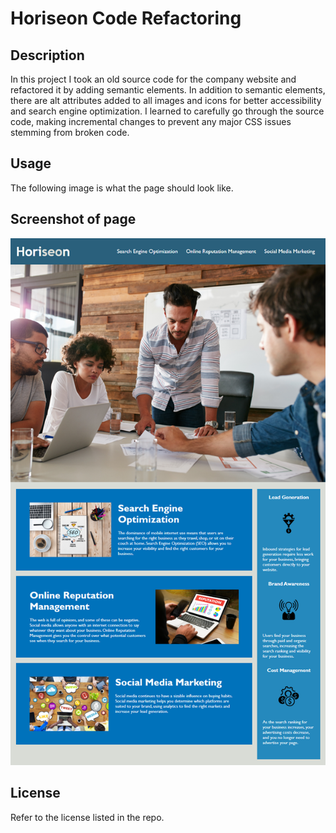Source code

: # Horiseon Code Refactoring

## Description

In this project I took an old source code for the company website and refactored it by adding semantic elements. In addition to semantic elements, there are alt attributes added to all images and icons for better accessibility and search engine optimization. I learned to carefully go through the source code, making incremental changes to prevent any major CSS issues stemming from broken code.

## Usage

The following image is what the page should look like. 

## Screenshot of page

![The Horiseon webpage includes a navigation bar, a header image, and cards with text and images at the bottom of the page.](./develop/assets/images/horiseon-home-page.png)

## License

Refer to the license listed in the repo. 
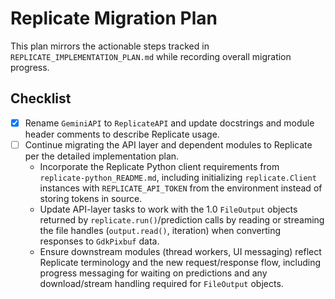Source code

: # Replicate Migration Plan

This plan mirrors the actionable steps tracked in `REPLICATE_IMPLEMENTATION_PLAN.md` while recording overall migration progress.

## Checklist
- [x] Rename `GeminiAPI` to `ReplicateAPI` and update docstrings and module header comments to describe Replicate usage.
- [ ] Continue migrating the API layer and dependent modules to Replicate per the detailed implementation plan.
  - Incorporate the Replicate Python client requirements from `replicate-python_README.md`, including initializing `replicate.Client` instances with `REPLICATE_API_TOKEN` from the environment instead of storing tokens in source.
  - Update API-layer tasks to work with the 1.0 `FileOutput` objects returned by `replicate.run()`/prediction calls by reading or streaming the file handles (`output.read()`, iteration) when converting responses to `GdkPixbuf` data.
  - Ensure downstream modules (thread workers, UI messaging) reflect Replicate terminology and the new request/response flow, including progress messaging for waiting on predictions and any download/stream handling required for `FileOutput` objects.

|---|

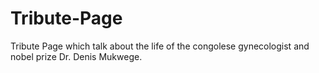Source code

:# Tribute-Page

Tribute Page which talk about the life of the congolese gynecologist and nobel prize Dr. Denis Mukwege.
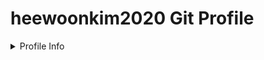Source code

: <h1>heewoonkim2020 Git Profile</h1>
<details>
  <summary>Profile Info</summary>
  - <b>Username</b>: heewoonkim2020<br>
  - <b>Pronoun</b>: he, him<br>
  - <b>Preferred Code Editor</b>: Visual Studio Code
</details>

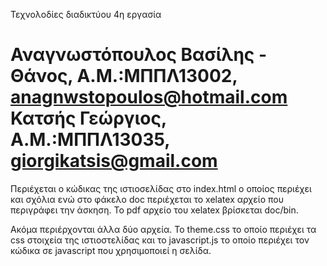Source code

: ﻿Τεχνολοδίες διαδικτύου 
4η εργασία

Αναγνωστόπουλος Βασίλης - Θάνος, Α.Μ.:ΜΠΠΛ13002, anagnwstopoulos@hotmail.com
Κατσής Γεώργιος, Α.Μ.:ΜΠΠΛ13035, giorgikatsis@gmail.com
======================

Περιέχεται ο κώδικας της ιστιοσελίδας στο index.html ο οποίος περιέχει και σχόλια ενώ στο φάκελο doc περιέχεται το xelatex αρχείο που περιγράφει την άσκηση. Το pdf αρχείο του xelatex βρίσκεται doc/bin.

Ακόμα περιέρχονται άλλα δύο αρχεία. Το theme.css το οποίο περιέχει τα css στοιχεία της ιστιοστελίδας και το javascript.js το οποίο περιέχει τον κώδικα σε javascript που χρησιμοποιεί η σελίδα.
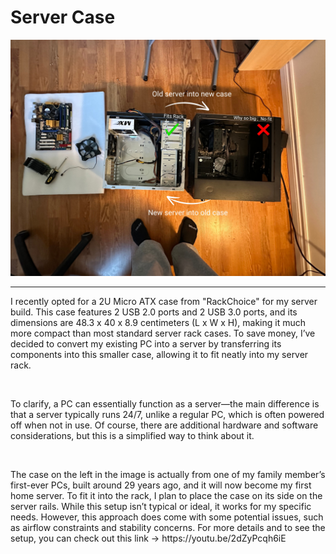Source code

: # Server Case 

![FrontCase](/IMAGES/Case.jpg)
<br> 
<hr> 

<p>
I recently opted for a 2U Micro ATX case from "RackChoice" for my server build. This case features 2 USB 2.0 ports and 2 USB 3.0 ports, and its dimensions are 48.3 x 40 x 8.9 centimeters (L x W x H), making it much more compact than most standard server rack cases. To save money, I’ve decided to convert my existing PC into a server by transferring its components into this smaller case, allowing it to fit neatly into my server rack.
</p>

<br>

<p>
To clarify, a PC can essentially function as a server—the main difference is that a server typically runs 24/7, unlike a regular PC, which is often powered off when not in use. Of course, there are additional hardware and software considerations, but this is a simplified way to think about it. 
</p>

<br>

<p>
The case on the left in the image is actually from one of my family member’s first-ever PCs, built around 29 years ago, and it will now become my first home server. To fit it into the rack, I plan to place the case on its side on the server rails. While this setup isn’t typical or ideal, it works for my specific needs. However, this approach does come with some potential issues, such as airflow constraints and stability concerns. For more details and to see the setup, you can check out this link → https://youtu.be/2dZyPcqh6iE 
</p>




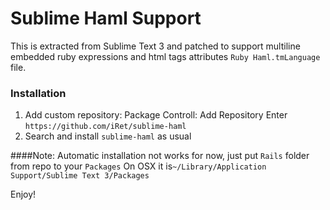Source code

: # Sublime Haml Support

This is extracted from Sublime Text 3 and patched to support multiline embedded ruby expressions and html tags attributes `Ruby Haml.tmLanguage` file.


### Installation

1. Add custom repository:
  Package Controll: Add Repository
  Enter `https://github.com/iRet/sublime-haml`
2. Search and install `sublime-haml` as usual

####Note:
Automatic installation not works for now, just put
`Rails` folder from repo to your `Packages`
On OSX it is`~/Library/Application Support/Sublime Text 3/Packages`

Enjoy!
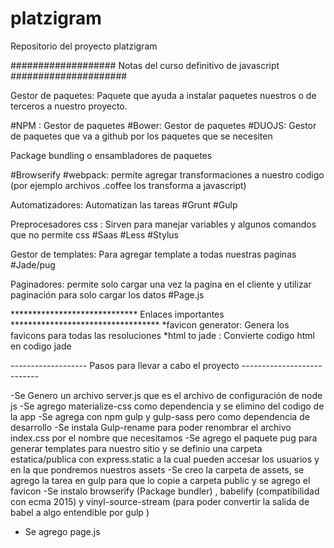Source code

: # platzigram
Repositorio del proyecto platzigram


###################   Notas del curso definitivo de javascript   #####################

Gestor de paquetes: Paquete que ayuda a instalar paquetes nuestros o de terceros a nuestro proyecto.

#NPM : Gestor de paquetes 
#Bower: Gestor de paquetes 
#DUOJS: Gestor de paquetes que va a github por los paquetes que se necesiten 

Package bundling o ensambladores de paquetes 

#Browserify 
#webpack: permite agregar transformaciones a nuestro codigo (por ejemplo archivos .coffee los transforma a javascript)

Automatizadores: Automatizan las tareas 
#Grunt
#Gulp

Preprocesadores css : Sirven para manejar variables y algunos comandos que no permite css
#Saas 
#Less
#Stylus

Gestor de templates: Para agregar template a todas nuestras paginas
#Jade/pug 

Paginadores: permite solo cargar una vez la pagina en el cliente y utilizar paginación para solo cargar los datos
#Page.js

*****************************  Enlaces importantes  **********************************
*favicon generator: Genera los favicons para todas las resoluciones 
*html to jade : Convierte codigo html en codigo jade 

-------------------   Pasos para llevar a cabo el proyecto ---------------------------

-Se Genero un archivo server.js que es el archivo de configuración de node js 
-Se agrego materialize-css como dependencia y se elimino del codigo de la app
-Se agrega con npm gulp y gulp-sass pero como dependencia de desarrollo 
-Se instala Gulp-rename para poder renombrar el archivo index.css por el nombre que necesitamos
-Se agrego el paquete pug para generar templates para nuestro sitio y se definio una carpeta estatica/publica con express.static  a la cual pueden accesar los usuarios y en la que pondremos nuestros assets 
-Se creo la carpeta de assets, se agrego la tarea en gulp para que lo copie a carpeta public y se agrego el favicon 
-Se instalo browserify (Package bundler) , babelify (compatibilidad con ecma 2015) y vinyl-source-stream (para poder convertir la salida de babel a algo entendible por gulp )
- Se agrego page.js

|---|

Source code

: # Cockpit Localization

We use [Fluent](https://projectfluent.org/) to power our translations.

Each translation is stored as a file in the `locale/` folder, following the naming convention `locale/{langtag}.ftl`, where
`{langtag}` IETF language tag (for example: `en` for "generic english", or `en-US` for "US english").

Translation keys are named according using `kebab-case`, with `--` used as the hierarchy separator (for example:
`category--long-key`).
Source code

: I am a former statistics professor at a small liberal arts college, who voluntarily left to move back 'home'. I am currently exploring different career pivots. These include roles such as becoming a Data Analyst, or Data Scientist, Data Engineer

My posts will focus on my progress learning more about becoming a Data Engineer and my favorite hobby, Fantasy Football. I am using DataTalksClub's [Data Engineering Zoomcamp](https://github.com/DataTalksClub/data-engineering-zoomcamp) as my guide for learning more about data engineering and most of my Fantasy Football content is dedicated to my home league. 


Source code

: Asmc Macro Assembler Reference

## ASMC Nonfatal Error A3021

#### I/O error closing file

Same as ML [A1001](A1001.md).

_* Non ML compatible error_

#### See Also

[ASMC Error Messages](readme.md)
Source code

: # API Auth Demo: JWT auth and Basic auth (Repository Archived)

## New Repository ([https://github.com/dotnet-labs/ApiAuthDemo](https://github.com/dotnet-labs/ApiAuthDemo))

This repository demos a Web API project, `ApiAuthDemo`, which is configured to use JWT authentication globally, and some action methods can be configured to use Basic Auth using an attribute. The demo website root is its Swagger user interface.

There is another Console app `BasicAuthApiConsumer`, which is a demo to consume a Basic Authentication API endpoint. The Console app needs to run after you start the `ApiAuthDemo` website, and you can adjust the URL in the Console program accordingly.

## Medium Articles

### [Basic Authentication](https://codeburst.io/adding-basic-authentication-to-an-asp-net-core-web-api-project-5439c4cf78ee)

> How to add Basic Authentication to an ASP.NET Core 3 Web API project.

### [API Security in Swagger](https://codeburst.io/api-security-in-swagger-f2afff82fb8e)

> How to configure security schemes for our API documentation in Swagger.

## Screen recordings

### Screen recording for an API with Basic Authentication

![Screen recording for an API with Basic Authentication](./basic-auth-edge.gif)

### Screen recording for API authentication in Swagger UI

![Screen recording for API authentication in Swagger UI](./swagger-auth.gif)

|---|

TO DO
The lines in the entries above that carry the word "proyecto" must be copied.

EXERCISE SOLUTION
Repositorio del proyecto platzigram
Gestor de paquetes: Paquete que ayuda a instalar paquetes nuestros o de terceros a nuestro proyecto.
-------------------   Pasos para llevar a cabo el proyecto ---------------------------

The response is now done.